Abstract

This work presents an analysis of the application of Direct Carbon Fuel Cells (DCFC) to large scale, coal fuelled power cycles. DCFCs are a type of high temperature fuel cell featuring the possibility of being fed directly with coal or other heavy fuels, with high tolerance to impurities and contaminants (e.g. sulphur) contained in the fuel. Different DCFC technologies of this type are developed in laboratories, research centres or new startup companies, although at kW-scale, showing promising results for their possible future application to stationary power generation. This work investigates the potential application of two DCFC categories, both using a “molten anode medium” which can be (i) a mixture of molten carbonates or (ii) a molten metal (liquid tin) flowing at the anode of a fuel cell belonging to the solid oxide electrolyte family. Both technologies can be considered particularly interesting for the possible future application to large scale, coal fuelled power cycles with CO2 capture, since they both have the advantage of oxidizing coal without mixing the oxidized products with nitrogen, thus releasing a high CO2 concentration exhaust gas. After a description of the operating principles of the two DCFCs, it is presented a lumped-volume thermodynamic model which reproduces the DCFC behaviour in terms of energy and material balances, calibrated over available literature data.
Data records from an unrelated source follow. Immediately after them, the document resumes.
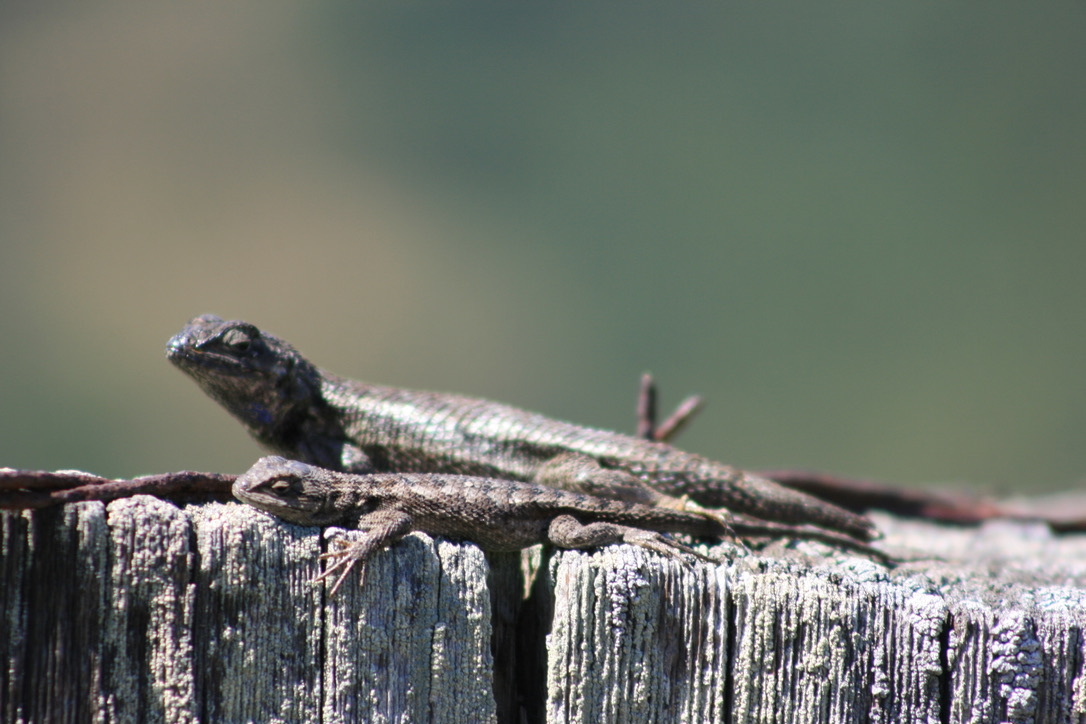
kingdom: Animalia
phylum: Chordata
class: Squamata
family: Phrynosomatidae
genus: Sceloporus
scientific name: Sceloporus occidentalis
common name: Western fence lizard
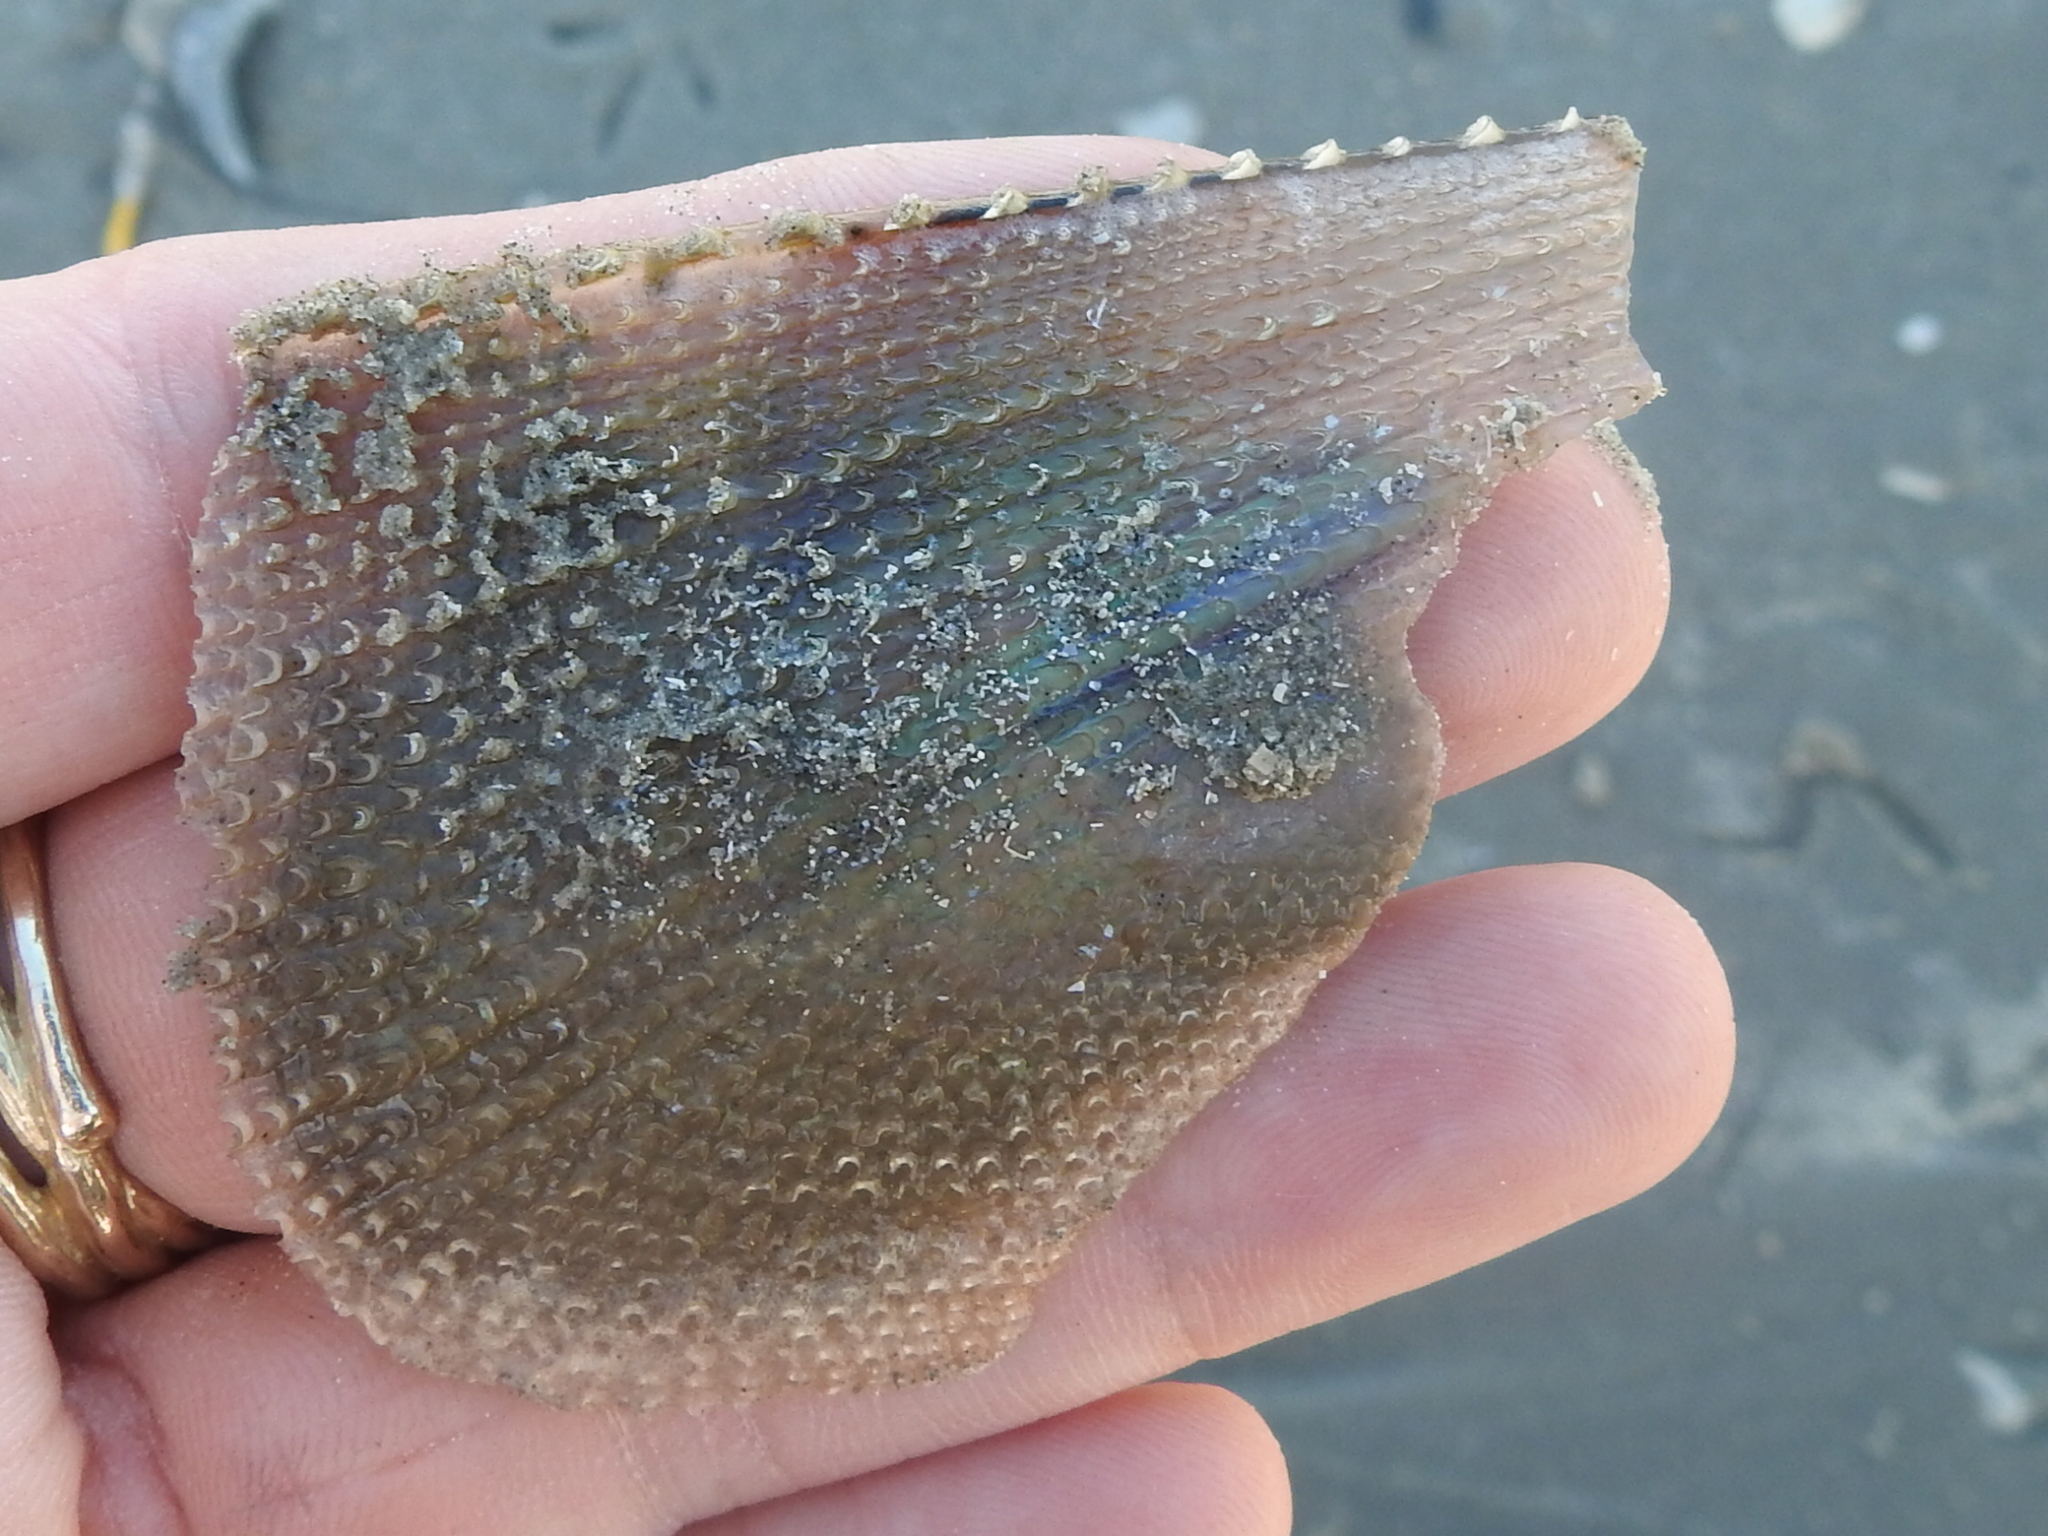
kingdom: Animalia
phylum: Mollusca
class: Bivalvia
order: Ostreida
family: Pinnidae
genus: Atrina
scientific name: Atrina serrata
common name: Saw-toothed penshell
We consider then two plant layouts, using a hundred-MW scale coal feeding, where the DCFC generates electricity and heat recovered by a bottoming steam cycle, while the exhaust gases are sent to a CO2 compression train, after purification in appropriate cleaning processes. Detailed results are presented in terms of energy and material balances of the proposed cycles, showing how the complete system may surpass 65% LHV electrical efficiency with nearly complete (95%+) CO2 capture, making the system very attractive, although evidencing a number of technologically critical issues.